Self-Access Language Learning Using Corpus
(1). A More Simple Way to Polysemy. (Words which have multiple meanings)
I noticed that most of my classmates built their own vocabulary mainly by using
vocabulary books, which are very tedious and hard to remember. However, corpora
provide us with a better way of learning words. It includes thousands of examples,
which are all from latest novels, papers, magazines. Compared to abstract meaning in
vocabulary books, these vivid examples really offer us a more effective way in
studying polysemy.
(2). A More Practical Way to Idioms.
Studying Idioms is always one of the most difficult parts in learning English. Although
some reading books can provide examples for idioms, these are far from enough to
make us proficiency in using a specific idiom well. Sufficient examples contained in a
corpus can help us to overcome this difficulty. If you search for have an eye for in LDC,
the following sentences would be shown:
...she also had an eye for pretty women whom she like to dominate...
...has an eye for color and a sense of daring about story structure...
...he had an eye for artistic talent...
...These people have an eye for detail...
...has an eye for recognizing gaps...
...She has an eye for choosing objects...
...Gardeners who have an eye for esthetics...
And from the above examples, we can easily understand the meaning of ‘have an eye
for’, which is have a taste or an inclination for someone or something
(3). A Clearer Way to Synonyms (words or phrases with the same meaning)

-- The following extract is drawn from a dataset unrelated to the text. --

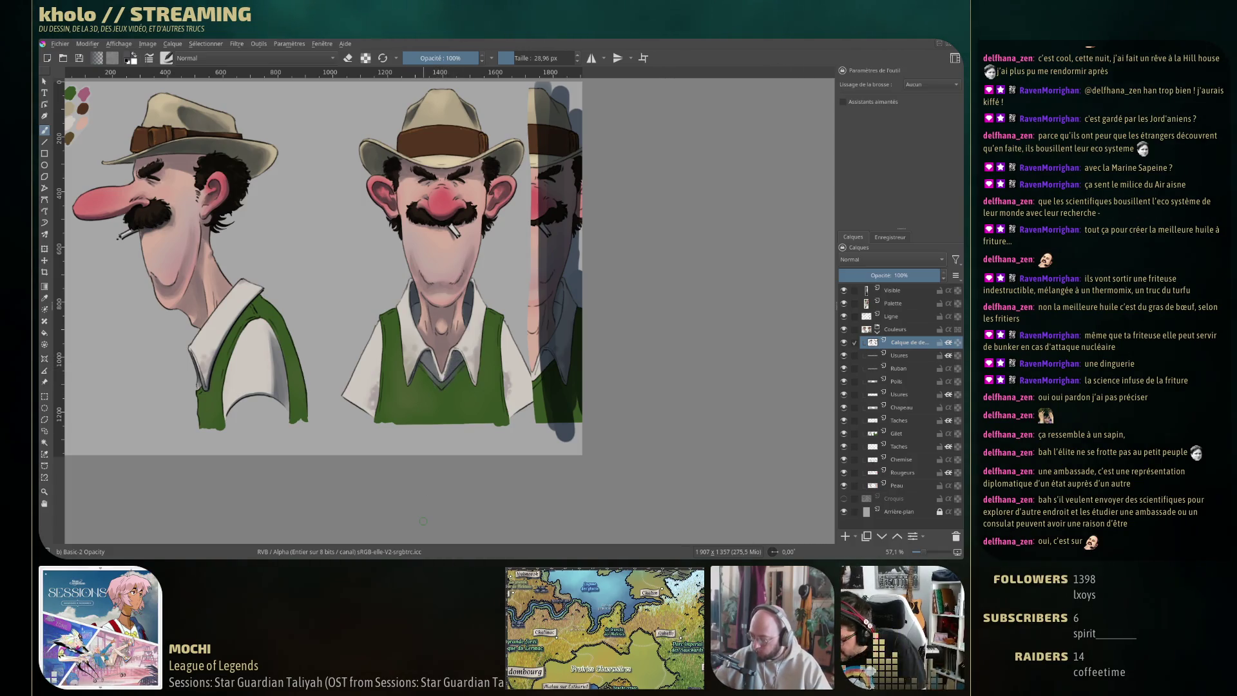
key(e)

We all have experienced an embarrassing time when confusing synonyms. Because
synonyms are hard nuts to crack and the examples and explanation cited in reference
books are either dogmatic or far from clear. Corpora, however, give us a more
practical solution to our studying of synonym. Corpora can show us the most
commonly used model sentence in both oral and written English. When you want to
compare persist with insist:
...the condition persists for three months...

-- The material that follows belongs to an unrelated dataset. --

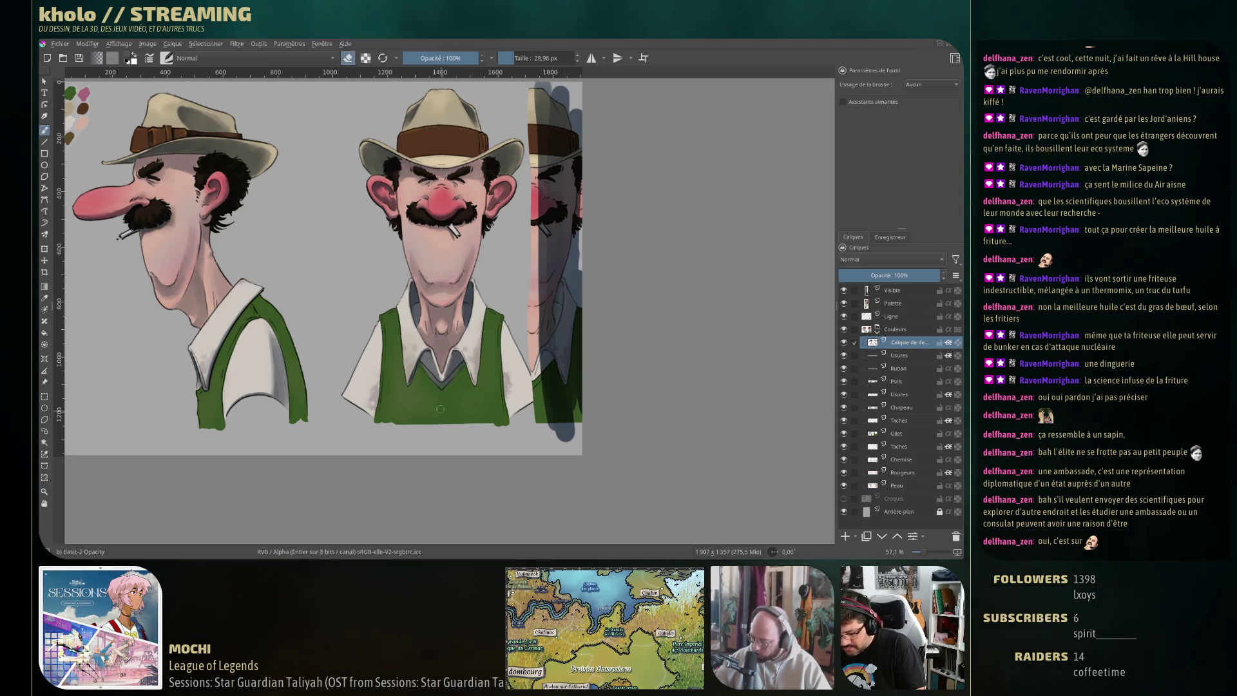
drag(436, 404, 435, 379)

...that condition persists for 200 years or more...
...job applicants persists to this day...
...have persisted over the years...
...the rash can persist for weeks...
...the U.S. aid and persist in our policy against drug trafficking...
...Bosnian Serbs persist in refusing to accept the peace settlement...

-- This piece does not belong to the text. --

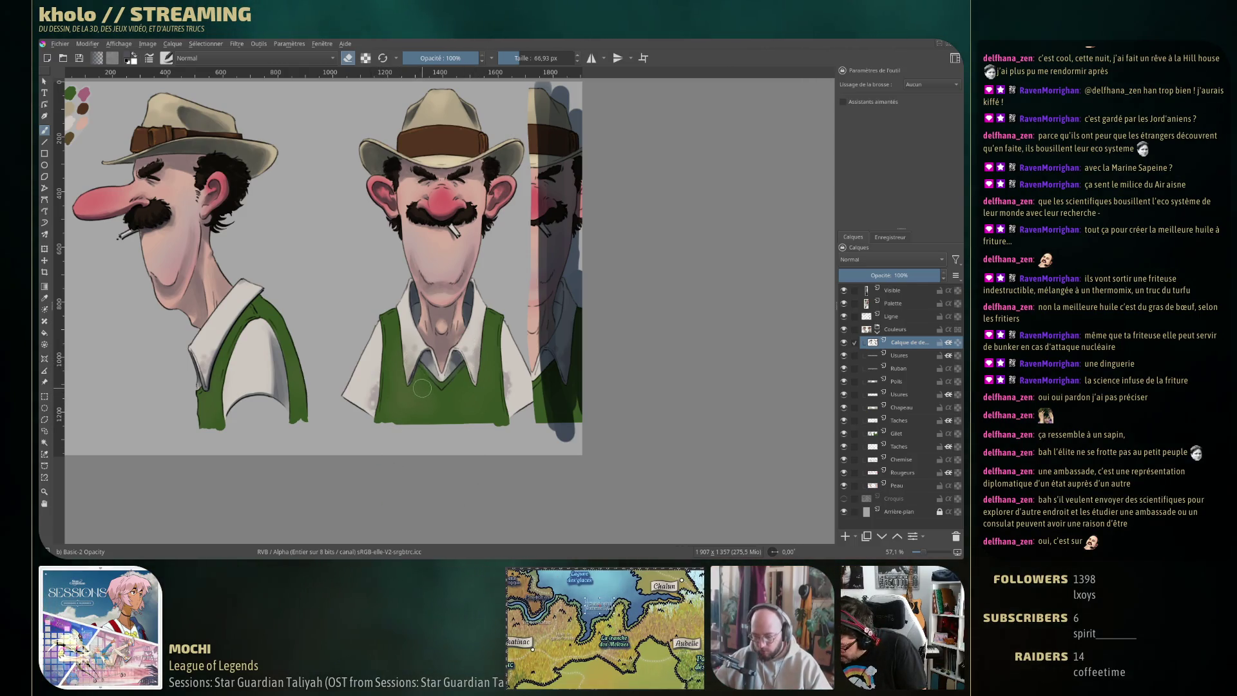
drag(418, 374, 421, 368)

...The Serbs persist in rejecting it...
...reporters persisted in asking about it...
...system persist in applying a standard that is unjust and unfair...
...insisting the new Bosphorus rules have been under study for year...
...insisting they would not change the bill’s basic dynamic...
...Arafat insisted that he should be the one to go to Bashir...
...officials insisted that the standards were not changed...
...He insisted it was the military’s abusive behavior...
...the North Koreans insisted on leaving the matter for the two leaders to settle...
...he insisted on moving away from a noisy family...
...insist on finding ways to yawn defuse the situation...
...they insist on being sent to a refugee camp...
Through comparison, we can easily conclude that “insist” is often used with “opinion
or idea” and followed by “on”, while “persist” is followed mostly stresses “duration”.
In conclusion, Corpora, a relatively new technology in linguistics, is an quite useful
and effective way in learning a new language from a practical approach, especially for
us students, who have relatively few opportunities to talk with native speaker from
time to time. Specifically, this new technology is particularly helpful in learning
polysemy, idioms, and synonyms. In the end, nobody is born as a natural linguist.
Even the best teacher can hardly promise your improvement in language skill, just as
the old saying goes, “Practice makes perfect”. Persistence is the only key to success.
1. Wikipedia. British National Corpus [online]. [undated] Available: Accessed: 2011 February 27.
2. Wikipedia. Linguistic Data Consortium [online]. [undated] Available: Accessed: 2011 February 27.